11. De qualquer modo, o eventual consentimento do anterior proprietário do prédio reclamado para a constituição da servidão nunca seria oponível ao reclamante, visto não ter sido respeitado o regime legal aplicável, representando tão só um acto de mera tolerância, sem qualquer efeito real ou susceptível de vincular o reclamante.
12. Não tendo esse órgão autárquico dado cumprimento às normas respeitantes à regular constituição de servidão administrativa, a mesma deverá considerar-se inexistente, não podendo produzir quaisquer efeitos jurídico-administrativos oponíveis a terceiros.
13. E, não obstante a natureza imperativa do citado regime legal, nem se poderia alegar a constituição de servidão pelo decurso do tempo, uma vez que, nos termos do disposto nos artigos nos 1293º e 1548º do Código Civil, as servidões não aparentes não são susceptíveis de constituição por usucapião. No artigo 1548º, nº 2, considera-se servidão não aparente a que se não revela por sinais visíveis e permanentes, como é o caso da conduta reclamada, instalada no subsolo.

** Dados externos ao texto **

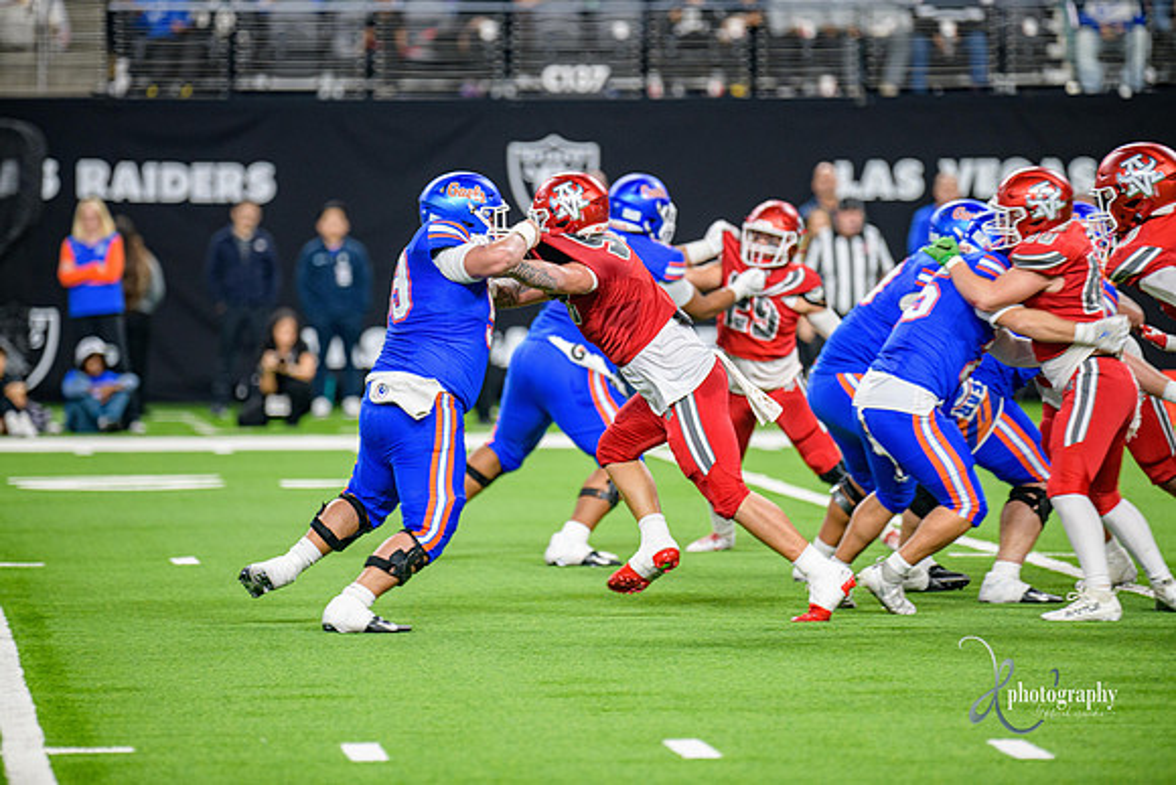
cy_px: 392
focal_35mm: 240
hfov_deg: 8.6
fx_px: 7841
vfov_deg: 5.7
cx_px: 588
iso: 1000
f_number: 2.8
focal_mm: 240
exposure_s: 1/400
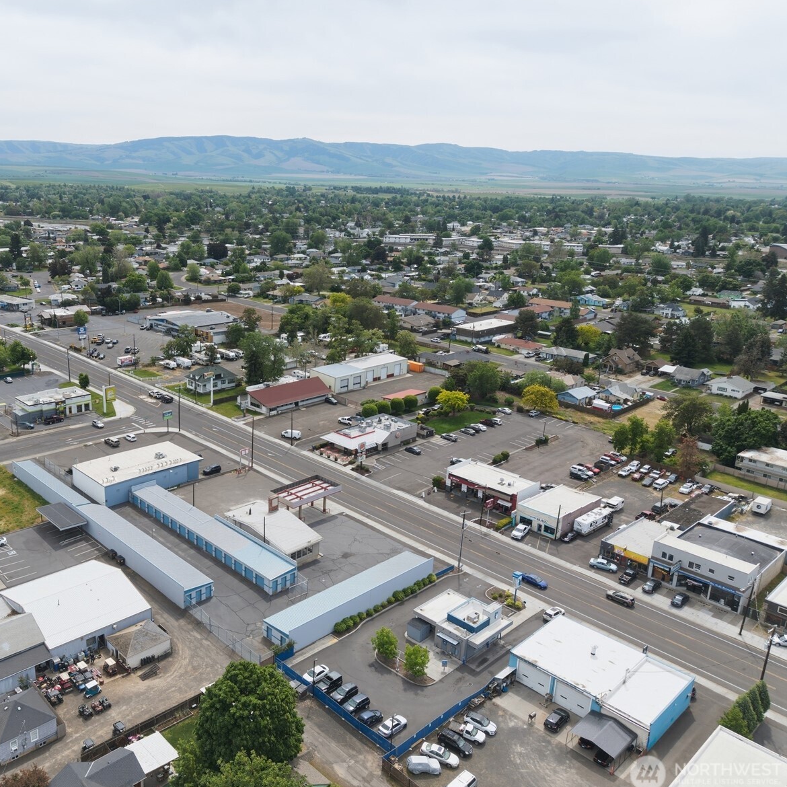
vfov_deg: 55.6
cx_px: 264
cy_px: 397
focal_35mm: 29
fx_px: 746
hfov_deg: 54.5
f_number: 1.8
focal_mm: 8.7
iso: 160
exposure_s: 1/3200
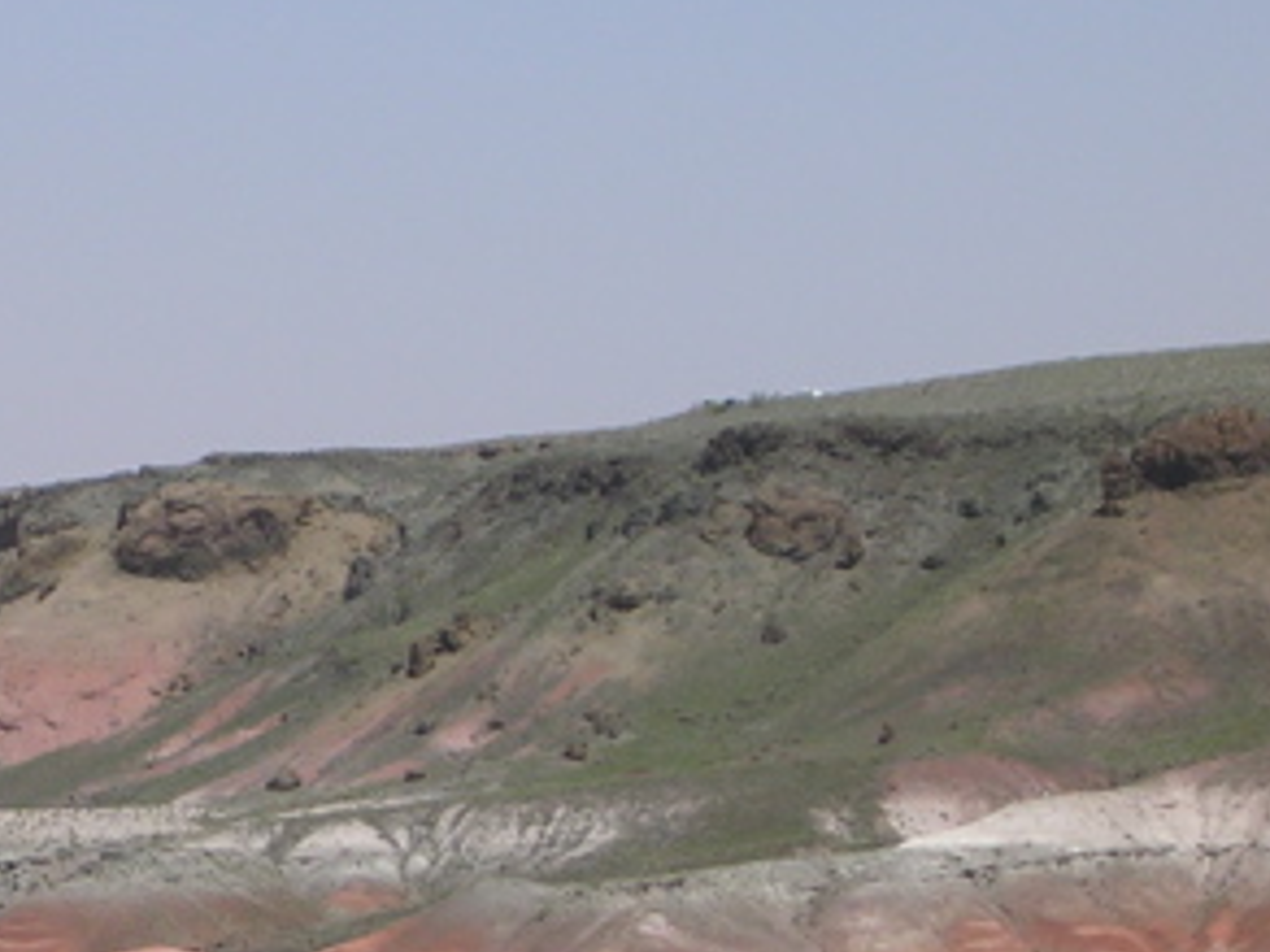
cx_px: -30
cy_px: 778
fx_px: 9245
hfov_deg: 7.8
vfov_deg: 5.9
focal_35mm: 252
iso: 50
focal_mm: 17.4
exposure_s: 1/546
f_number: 4.9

14. Do antecedente resulta que a conduta da Câmara Municipal de Alijó se traduziu numa operação material, executada à margem das normas e procedimentos aplicáveis à constituição de uma servidão administrativa desta natureza.
II-Conclusões
Em face do exposto, e no exercício da atribuição constitucional que me é confiada para a prevenção das injustiças e ilegalidades (artigo 23º, nº 1, da Constituição da República Portuguesa), RECOMENDO
1º Que esse órgão autárquico promova a constituição da servidão administrativa resultante da instalação de conduta para o abastecimento de água à aldeia de Vilarinho de Cotas em conformidade com o regime aplicável.
2º Que o reclamante seja indemnizado pelos prejuízos que a actuação ilícita da Câmara Municipal de Alijó tenha dado causa, designadamente a impossibilidade de cultivo de parte do prédio onde se encontra instalada a conduta.